Killing technology innovation in the public markets
In 2004, Google finally went public in a long-awaited offering, via Dutch auction, that lit the public markets on fire.
But Google’s S-1 filing was probably as unusual as anything the technology markets had ever seen: The company promised to not deliver quarterly guidance to investors, and instead promised to invest over the long term to preserve the culture of innovation that the company so fiercely protected.
That culture of innovation, however, has failed to take hold in the public markets, and the IPO market has recently stagnated. Publicly listed companies have steadily declined in the United States, from 8,025 public companies in 1996 to 4,101 in 2012, according to the National Bureau of Economic Research. The outlook for the IPO market has been even bleaker in the technology sector.
To address this crisis, JPMorgan Chase Chief Executive Officer Jamie Dimon convened gatherings in New York for some of the nation’s leading investors and CEOs, including Warren Buffett. The meetings were held to brainstorm solutions to the deteriorating state of public companies, according to a report in The New York Times DealBook.
In another event on July 28, the Committee on Capital Markets Regulation released a number of proposed changes relative to market trading problems. The committee was responding to charges that the market itself is “rigged.” The actions of Dimon’s group and the committee reflect a big push to restore confidence in a broken system that affects stock performance in a measurable way.
Many lumbering companies of the 20th century have become less nimble these days, just as they’re facing emergent threats from disruptive rivals. As a result, many talented executives are opting to work at private firms rather than public companies, and many big private companies are putting off initial public offerings to delay taking their stocks public. Hence the recent “unicorns” buzzword, which was coined to denote private companies valued at more than $1 billion.
Investors need to understand that short-term thinking will always kill the potential for long-term gain when it comes to technology disruption.
Deal flow in the technology sector declined by almost half last year, from 69 IPOs in 2014 to 35 IPOs in 2015. That marks the lowest annual number since 2009, according to the 2016 IPO Report by WilmerHale.
The tech sector’s share of the U.S. IPO market has fallen every year for the past five years, from 46 percent in 2011 to 23 percent in 2015. The majority of these listings were lost off of the NASDAQ, the tech-heavy exchange that is home to more than 90 percent of technology listings. And, so far, the tech IPO class of 2016 has been even more dismal.
Interestingly, the volume of technology-related private equity (PE) deals in Q1 2016 was up 61 percent YOY and 31 percent sequentially, ranking as the second-highest PE volume ever recorded, according to the recent Global technology M&A report from Ernst & Young.
Still other private startups are turning to private stock offerings without jumping through regulatory hoops to issue public shares. This option has led to the rise of new companies such as SharesPost and Digital Offering, which offer online platforms to reach individuals and small investor groups.
All of these trends point to a need for real structural changes to streamline our public equity markets for investors and management teams alike. When it comes to technology innovation, a whole new set of rules apply — none of which are baked into the public market setup.
Investors need to understand that short-term thinking will always kill the potential for long-term gain when it comes to technology disruption. This is why so many incumbent technology providers are losing out to newer startups, and the hottest tech companies in cloud, mobile, social and big data analytics, etc., are constantly being faced with the prospect of being disrupted themselves.

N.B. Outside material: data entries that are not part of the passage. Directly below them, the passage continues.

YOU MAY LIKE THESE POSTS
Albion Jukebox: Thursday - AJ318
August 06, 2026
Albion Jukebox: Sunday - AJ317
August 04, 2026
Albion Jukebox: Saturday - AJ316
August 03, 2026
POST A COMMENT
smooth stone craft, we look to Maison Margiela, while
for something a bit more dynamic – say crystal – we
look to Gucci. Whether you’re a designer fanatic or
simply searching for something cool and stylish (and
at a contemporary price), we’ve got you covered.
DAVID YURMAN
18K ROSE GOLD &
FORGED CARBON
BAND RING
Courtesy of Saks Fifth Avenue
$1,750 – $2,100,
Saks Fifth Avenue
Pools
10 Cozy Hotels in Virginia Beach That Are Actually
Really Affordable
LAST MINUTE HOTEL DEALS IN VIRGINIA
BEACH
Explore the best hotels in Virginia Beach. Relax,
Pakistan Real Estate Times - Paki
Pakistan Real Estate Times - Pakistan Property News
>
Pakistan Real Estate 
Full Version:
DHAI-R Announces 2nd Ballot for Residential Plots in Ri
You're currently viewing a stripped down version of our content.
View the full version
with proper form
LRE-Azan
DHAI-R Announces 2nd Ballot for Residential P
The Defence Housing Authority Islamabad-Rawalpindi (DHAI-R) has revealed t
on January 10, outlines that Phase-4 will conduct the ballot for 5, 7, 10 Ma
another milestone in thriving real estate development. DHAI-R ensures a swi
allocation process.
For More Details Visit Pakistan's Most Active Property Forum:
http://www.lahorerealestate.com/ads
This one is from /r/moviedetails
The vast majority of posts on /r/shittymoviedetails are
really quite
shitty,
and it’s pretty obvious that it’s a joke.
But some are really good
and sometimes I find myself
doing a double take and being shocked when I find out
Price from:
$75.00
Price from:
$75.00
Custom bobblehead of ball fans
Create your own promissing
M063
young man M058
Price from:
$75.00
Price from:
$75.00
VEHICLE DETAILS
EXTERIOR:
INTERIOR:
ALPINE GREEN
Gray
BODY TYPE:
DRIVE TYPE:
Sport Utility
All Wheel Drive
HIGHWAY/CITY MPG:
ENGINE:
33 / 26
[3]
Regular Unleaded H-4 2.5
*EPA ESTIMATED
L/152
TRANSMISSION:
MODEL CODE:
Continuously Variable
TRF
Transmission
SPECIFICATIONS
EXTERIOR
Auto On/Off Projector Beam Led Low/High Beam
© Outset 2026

Perhaps the best solution is to follow the innovation model set out by Google. That would mean doing away with quarterly guidance for institutional investors, which would go a long way toward restoring technology companies’ ability to innovate and invest over a long-term horizon. Paradoxically, this would begin to restore the trust that investors have lost in the public markets. We will also need to see a recalibration of private company valuations, particularly amongst unicorns.
As long as we continue to see sky-high multiples and inflated valuations that exceed what these companies could earn under the glare of public markets, the tech IPO pipeline will likely stay dry.